→ TASK INSTRUCTIONS
Go through the listing and pick out each line with the word "variable" in it.

→ MATERIAL TO PROCESS
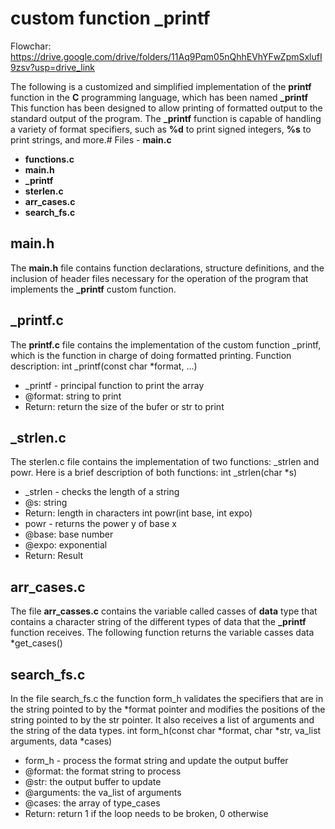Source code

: # custom function _printf
Flowchar: https://drive.google.com/drive/folders/11Aq9Pqm05nQhhEVhYFwZpmSxlufI9zsv?usp=drive_link

The following is a customized and simplified implementation of the **printf** function in the **C** programming language, which has been named **_printf** This function has been designed to allow printing of formatted output to the standard output of the program. The **_printf** function is capable of handling a variety of format specifiers, such as **%d** to print signed integers, **%s** to print strings, and more.# Files - **main.c**
- **functions.c**
- **main.h**
- **_printf**
- **sterlen.c**
- **arr_cases.c**
- **search_fs.c**
## main.h
The **main.h** file contains function declarations, structure definitions, and the inclusion of header files necessary for the operation of the program that implements the **_printf** custom function.
## _printf.c
The **printf.c** file contains the implementation of the custom function _printf, which is the function in charge of doing formatted printing.
Function description:
int _printf(const char *format, ...)
 * _printf - principal function to print the array
 * @format: string to print
 * Return: return the size of the bufer or str to print
## _strlen.c
The sterlen.c file contains the implementation of two functions: _strlen and powr. Here is a brief description of both functions:
int _strlen(char *s)
 * _strlen - checks the length of a string
 * @s: string
 * Return: length in characters
int powr(int base, int expo)
 * powr - returns the power y of base x
 * @base: base number
 * @expo: exponential
 * Return: Result
## arr_cases.c
The file **arr_casses.c** contains the variable called casses of **data** type that contains a character string of the different types of data that the **_printf**  function receives.
The following function returns the variable casses
data *get_cases()
## search_fs.c
In the file search_fs.c the function form_h validates the specifiers that are in the string pointed to by the *format pointer and modifies the positions of the string pointed to by the str pointer. It also receives a list of arguments and the string of the data types.
int form_h(const char *format, char *str, va_list arguments, data *cases)
 * form_h - process the format string and update the output buffer
 * @format: the format string to process
 * @str: the output buffer to update
 * @arguments: the va_list of arguments
 * @cases: the array of type_cases
 * Return: return 1 if the loop needs to be broken, 0 otherwise
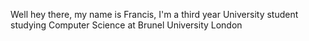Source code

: Well hey there, my name is Francis, I'm a third year University student studying Computer Science at Brunel University London
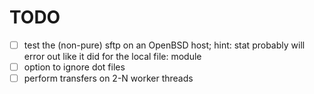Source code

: TODO
====

- [ ] test the (non-pure) sftp on an OpenBSD host; hint: stat probably will error out like it did for the local file: module
- [ ] option to ignore dot files
- [ ] perform transfers on 2-N worker threads
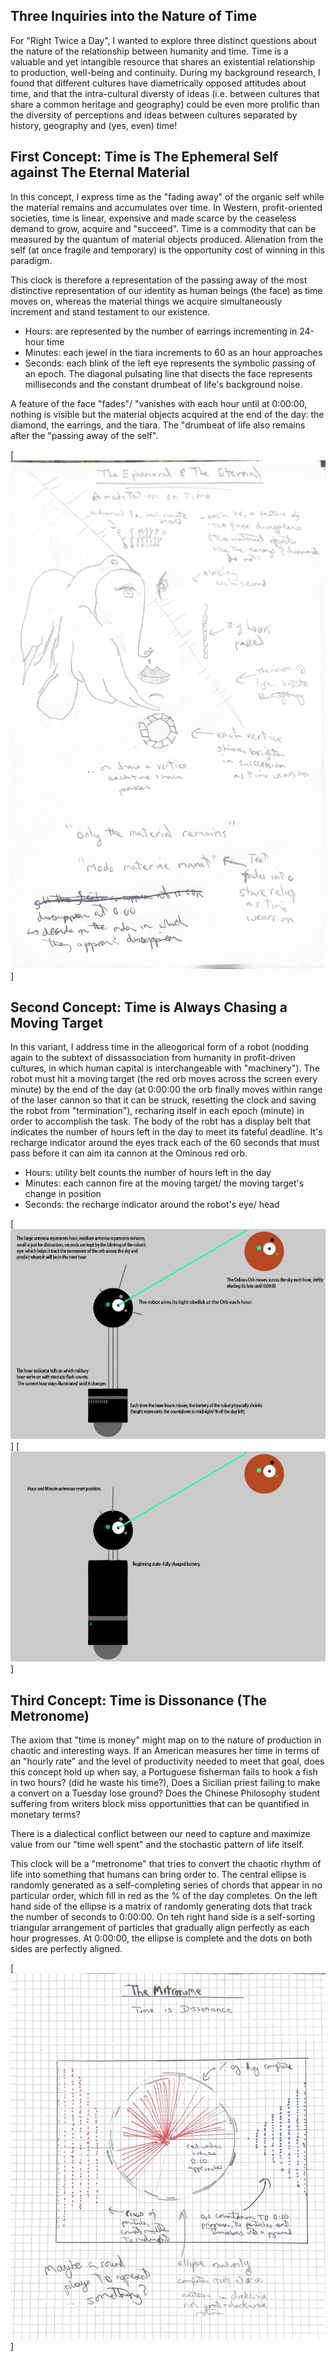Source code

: ## Three Inquiries into the Nature of Time

For "Right Twice a Day", I wanted to explore three distinct questions about the nature of the relationship between humanity and time. Time is a valuable and yet intangible resource that shares an existential relationship to production, well-being and continuity. During my background research, I found that different cultures have diametrically opposed attitudes about time, and that the intra-cultural diversty of ideas (i.e. between cultures that share a common heritage and geography) could be even more prolific than the diversity of perceptions and ideas between cultures separated by history, geography and (yes, even) time!

## First Concept: Time is The Ephemeral Self against The Eternal Material 
In this concept, I express time as the "fading away" of the organic self while the material remains and accumulates over time. In Western, profit-oriented societies, time is linear, expensive and made scarce by the ceaseless demand to grow, acquire and "succeed". Time is a commodity that can be measured by the quantum of material objects produced. Alienation from the self (at once fragile and temporary) is the opportunity cost of winning in this paradigm. 

This clock is therefore a representation of the passing away of the most distinctive representation of our identity as human beings (the face) as time moves on, whereas the material things we acquire simultaneously increment and stand testament to our existence.

* Hours: are represented by the number of earrings incrementing in 24-hour time
* Minutes: each jewel in the tiara increments to 60 as an hour approaches
* Seconds: each blink of the left eye represents the symbolic passing of an epoch. The diagonal pulsating line that disects the face represents milliseconds and the constant drumbeat of life's background noise.

A feature of the face "fades"/ "vanishes with each hour until at 0:00:00, nothing is visible but the material objects acquired at the end of the day: the diamond, the earrings, and the tiara. The "drumbeat of life also remains after the "passing away of the self".

[![alt text](RTAD_1.png)]

## Second Concept: Time is Always Chasing a Moving Target
In this variant, I address time in the alleogorical form of a robot (nodding again to the subtext of dissassociation from humanity in profit-driven cultures, in which human capital is interchangeable with "machinery"). The robot must hit a moving target (the red orb moves across the screen every minute) by the end of the day (at 0:00:00 the orb finally moves within range of the laser cannon so that it can be struck, resetting the clock and saving the robot from "termination"), recharing itself in each epoch (minute) in order to accomplish the task. The body of the robt has a display belt that indicates the number of hours left in the day to meet its fateful deadline. It's recharge indicator around the eyes track each of the 60 seconds that must pass before it can aim ita cannon at the Ominous red orb. 

* Hours: utility belt counts the number of hours left in the day
* Minutes: each cannon fire at the moving target/ the moving target's change in position
* Seconds: the recharge indicator around the robot's eye/ head

[![alt text](robot_probe.jpg)]
[![alt text](robot_probe_00.jpg)]

## Third Concept: Time is Dissonance (The Metronome)
The axiom that "time is money" might map on to the nature of production in chaotic and interesting ways. If an American measures her time in terms of an "hourly rate" and the level of productivity needed to meet that goal, does this concept hold up when say, a Portuguese fisherman fails to hook a fish in two hours? (did he waste his time?), Does a Sicilian priest failing to make a convert on a Tuesday lose ground? Does the Chinese Philosophy student suffering from writers block miss opportunitties that can be quantified in monetary terms?

There is a dialectical conflict between our need to capture and maximize value from our "time well spent" and the stochastic pattern of life itself. 

This clock will be a "metronome" that tries to convert the chaotic rhythm of life into something that humans can bring order to. The central ellipse is randomly generated as a self-completing series of chords that appear in no particular order, which fill in red as the % of the day completes. On the left hand side of the ellipse is a matrix of randomly generating dots that track the number of seconds to 0:00:00. On teh right hand side is a self-sorting triangular arrangement of particles that gradually align perfectly as each hour progresses. At 0:00:00, the ellipse is complete and the dots on both sides are perfectly aligned. 

[![alt text](RTAD_2.png)]

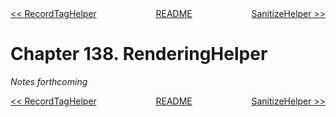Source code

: <div>
<div style='float: left'><a href='ch137-recordtaghelper.md'>&lt;&lt; RecordTagHelper</a></div>
<div style='float: right'><a href='ch139-sanitizehelper.md'>SanitizeHelper &gt;&gt;</a></div>
<div style='float: inline-auto;text-align:center'><a href='README.md'>README</a></div>
<div style="clear: both"></div>
</div>

# Chapter 138. RenderingHelper

*Notes forthcoming*

<div>
<div style='float: left'><a href='ch137-recordtaghelper.md'>&lt;&lt; RecordTagHelper</a></div>
<div style='float: right'><a href='ch139-sanitizehelper.md'>SanitizeHelper &gt;&gt;</a></div>
<div style='float: inline-auto;text-align:center'><a href='README.md'>README</a></div>
<div style="clear: both"></div>
</div>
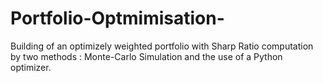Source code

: # Portfolio-Optmimisation-
Building of an optimizely weighted portfolio with Sharp Ratio computation by two methods : Monte-Carlo Simulation and the use of a Python optimizer.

→ RESPONSE AREA
The file **arr_casses.c** contains the variable called casses of **data** type that contains a character string of the different types of data that the **_printf**  function receives.
The following function returns the variable casses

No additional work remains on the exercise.